(Image Credit: Reuters)
In September, 2024, Lebanon was rocked when the batteries inside pagers and walkie talkies purchased by the Islamic group, Hezbollah, exploded. In two days 3,400 were injured and 37 were killed. The battery pack had a “thin, square sheet with six grams of white pentaerythritol tetranitrate (PETN) plastic explosive” between two regular rectangular battery cells. The detonator, a strip of highly flammable material, completed the deadly middle layer. Designing and manufacturing the device was easy compared to getting Hezbollah to buy the pagers.
What we, as writers, can use here:
What really happened: Hezbollah supposedly uses airport security scanners to check for explosives in shipments. Real life answer: AR-924’s were designed with no metal components making them virtually undetectable by X-ray.
How you can use this in your plotting: We never want to make a mission, or life for that matter, easy for our protagonists. Don’t slide over the obstacles she faces. Think it through and I’m sure you’ll think of likely problems (aka conflict) and an elegant solution.
What really happened: Stings and scams need people. People to do business with. People the mark will trust. Israeli intelligence set up a shell company, later expanded to three, to hide the manufacturer – themselves. They created an online presence with stores, posts, etc. The front company for manufacturing was B.A.C. Consulting along with the even more shadowy Apollo Systems. Someone from the latter approached Taiwanese manufacturer Gold Apollo and negotiated a licensing agreement for B.A.C. Consulting. Gold Apollo’s name would be on the product and it would be listed on their website. B.A.C. Consulting CEO Barsony-Arcidiacono is described as a “Board Member at the Earth Child Institute.” Brilliant. The group told Reuters that Barsony-Arcidiacono had “never held any role there.” Her CV also described her as a former “Project Manager” at the International Atomic Energy Agency in 2008-2009, who organized a nuclear research conference. Actually, she was an intern for eight months.

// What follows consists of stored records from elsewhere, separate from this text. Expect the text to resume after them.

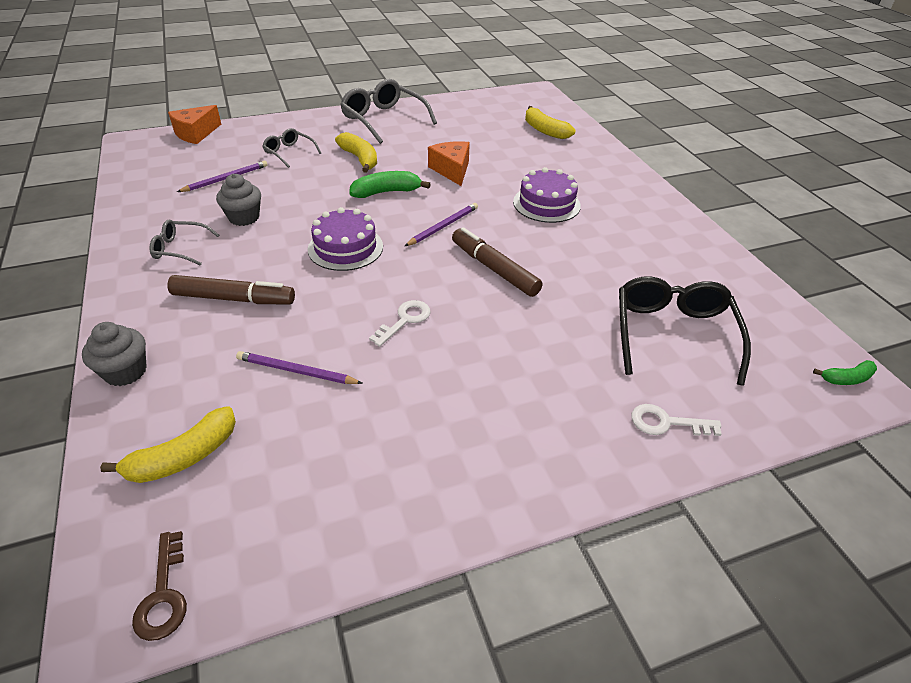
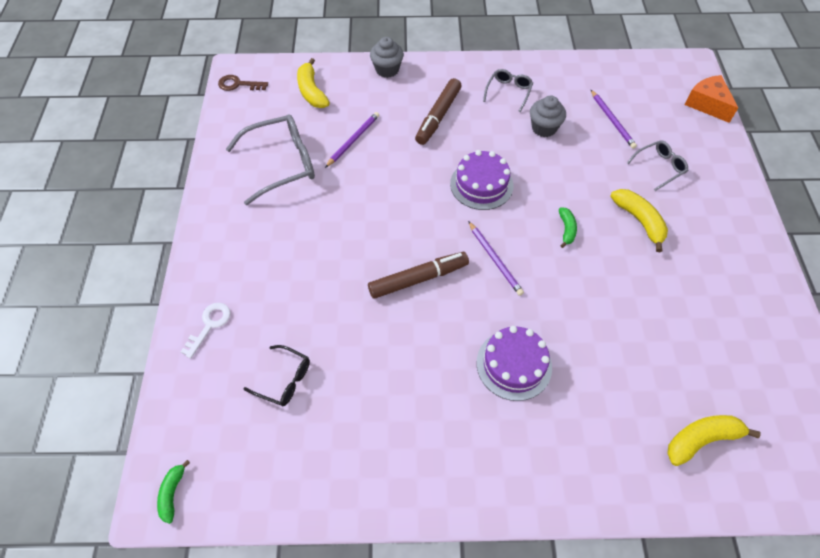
camera: 110 degrees right, 15 degrees up
yellow banana [335,132,377,173] -> yellow banana turned 105 degrees counterclockwise [610,189,668,252]
grey glasses [340,79,437,144] -> grey glasses moved to [226,115,315,205]
green banana [349,171,431,198] -> green banana [559,207,577,248], size x0.60
white key [369,300,431,347] -> none
orange cheese [428,141,470,186] -> none
black glasses [619,276,751,386] -> black glasses [243,345,310,406], size x0.54

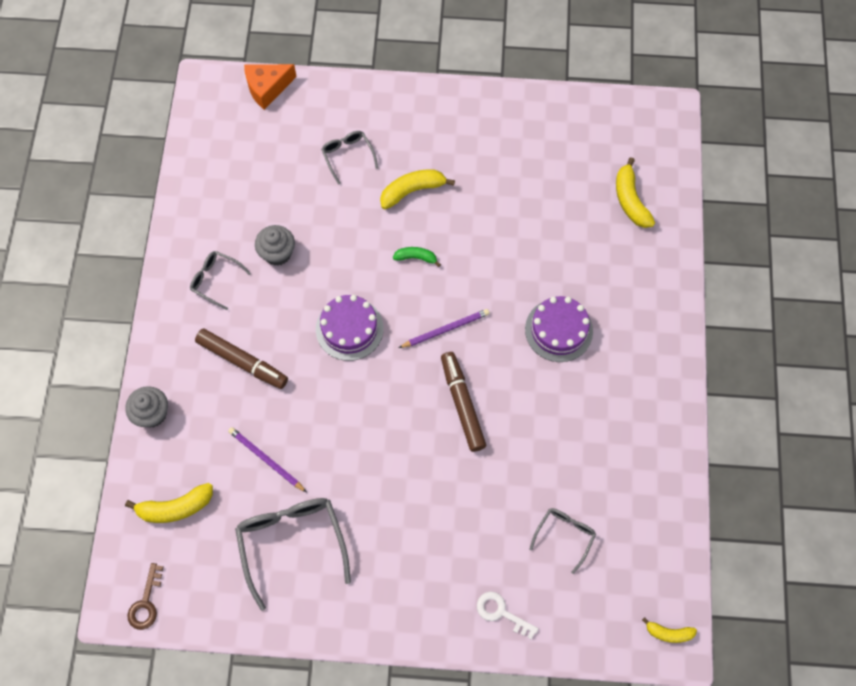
camera: 85 degrees left, 10 degrees up
green banana [157,460,190,524] -> yellow banana [642,617,697,643]
black glasses [243,345,310,406] -> grey glasses [530,508,596,574]
purple pencil [591,90,637,149] -> none

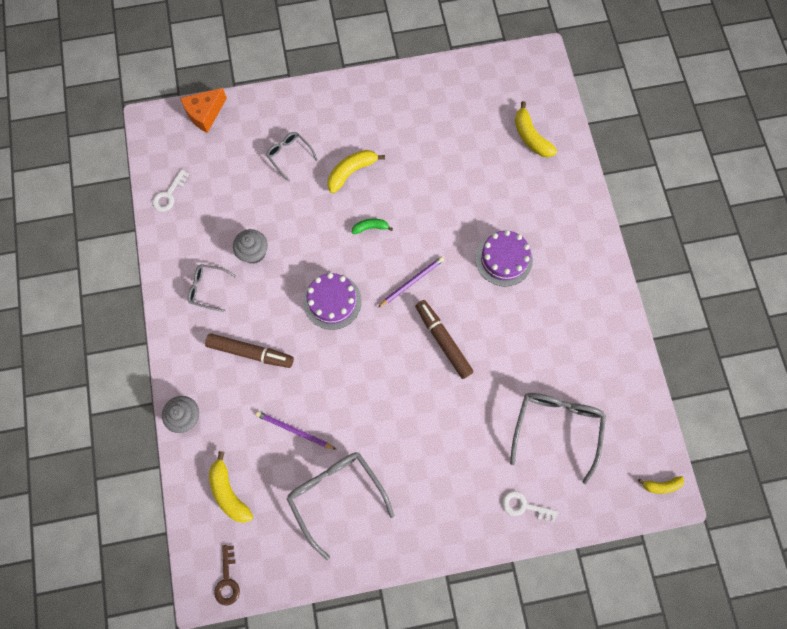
camera: 15 degrees left, 5 degrees up
yellow banana [125,483,213,523] -> yellow banana turned 90 degrees clockwise [209,451,253,523]
grey glasses [530,508,596,574] -> grey glasses [510,393,606,484], size x1.85
none -> white key [152,169,189,212]

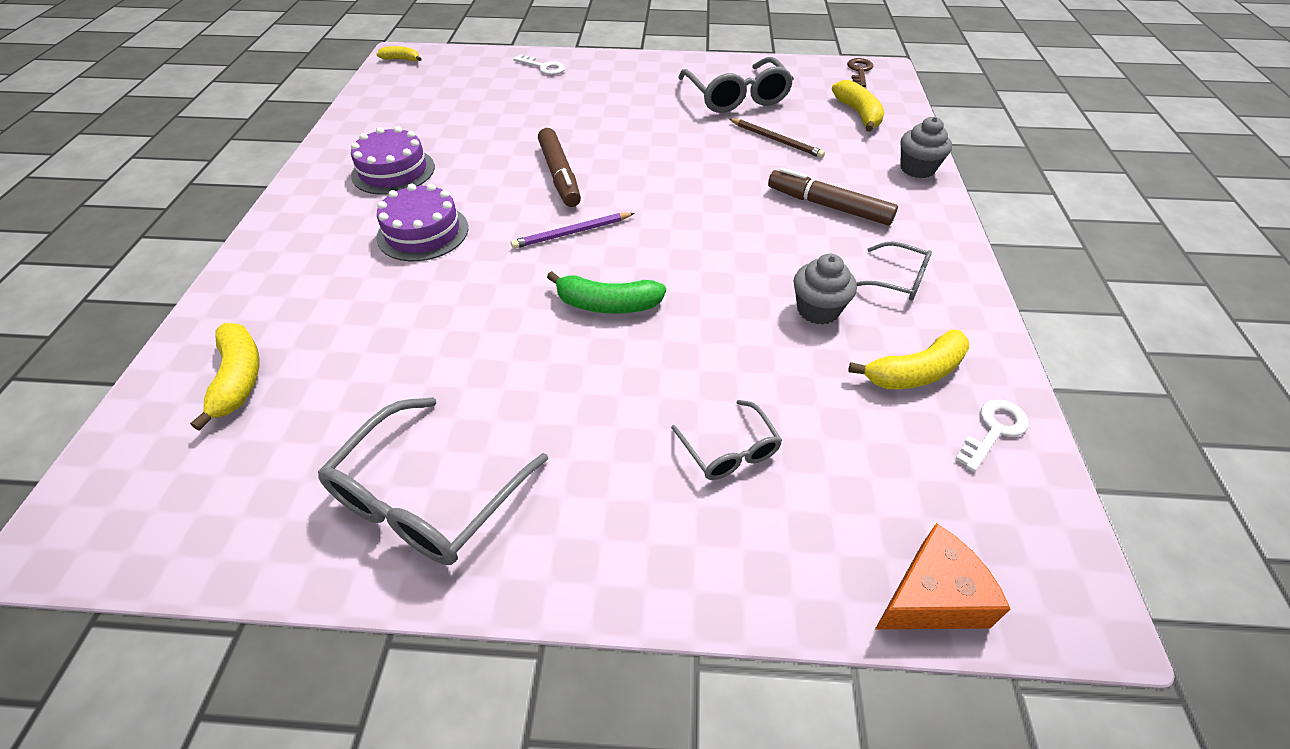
camera: 165 degrees left, 25 degrees down
purple pencil [256,411,336,450] -> brown pencil [729,118,825,158]
purple cake [303,273,362,330] -> purple cake moved to [351,126,435,195]
yellow banana [327,150,385,193] -> yellow banana moved to [848,330,969,389]
green banana [352,219,393,234] -> green banana [547,271,666,314], size x1.66
grey glasses [510,393,606,484] -> grey glasses moved to [318,397,548,565]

How you can use this in your plotting: Why have your scammer claim to be on the board of a faceless corporation when an affiliation with an educational and environmental charity is so much more impactful, relatable, and all-round nice person sounding. Put texture and subtlety into her backstory.
I think these ripped-from-the-headlines accounts have layers that we can use to make our books truly current. Do you agree?
I don’t know if I could ever come up with a plot as brilliant as what Mossad came up with. But I can definitely make the effort
And it was so layered!
It’s true, Lane. Truth really is stranger than fiction…because people can be geniuses, fools, lovers, and miscreants, sometimes all at the same time. I’ve gotten a lot of plot ideas from history. In fact, I’m in our Airbnb in Lavenham, England, right now, reading a book in their library (mining for characters)–The Folio Book of Humorous Anecdotes. One chapter is entitled “Eccentrics and Eccentricities.” Right up my alley!
Safe travels, my friend.
Thank you for this. So helpful, Lane. Hard to get one’s head around too.
I was going to say what Connie said, Truth -IS- Stranger than Fiction!
I also agree with Emilya – the most obsessed of us mystery weavers would be hard pressed to invent something half as complicated as what Mossad came up with.
Perhaps though, it is just that we find it hard to fully comprehend that which the human heart is capable. We don’t go far enough, no matter how far we go.
Yes! We don’t go far enough!
Lane, this was so informative. I had no idea… and yes, we think we are inventive and then you read something like this. More than food for thought, it makes us want to push that envelope!
We have to push that envelope!
Thanks so much for this thoughtful analysis. When I read about it, it sounded, as truth often does, stranger than fiction.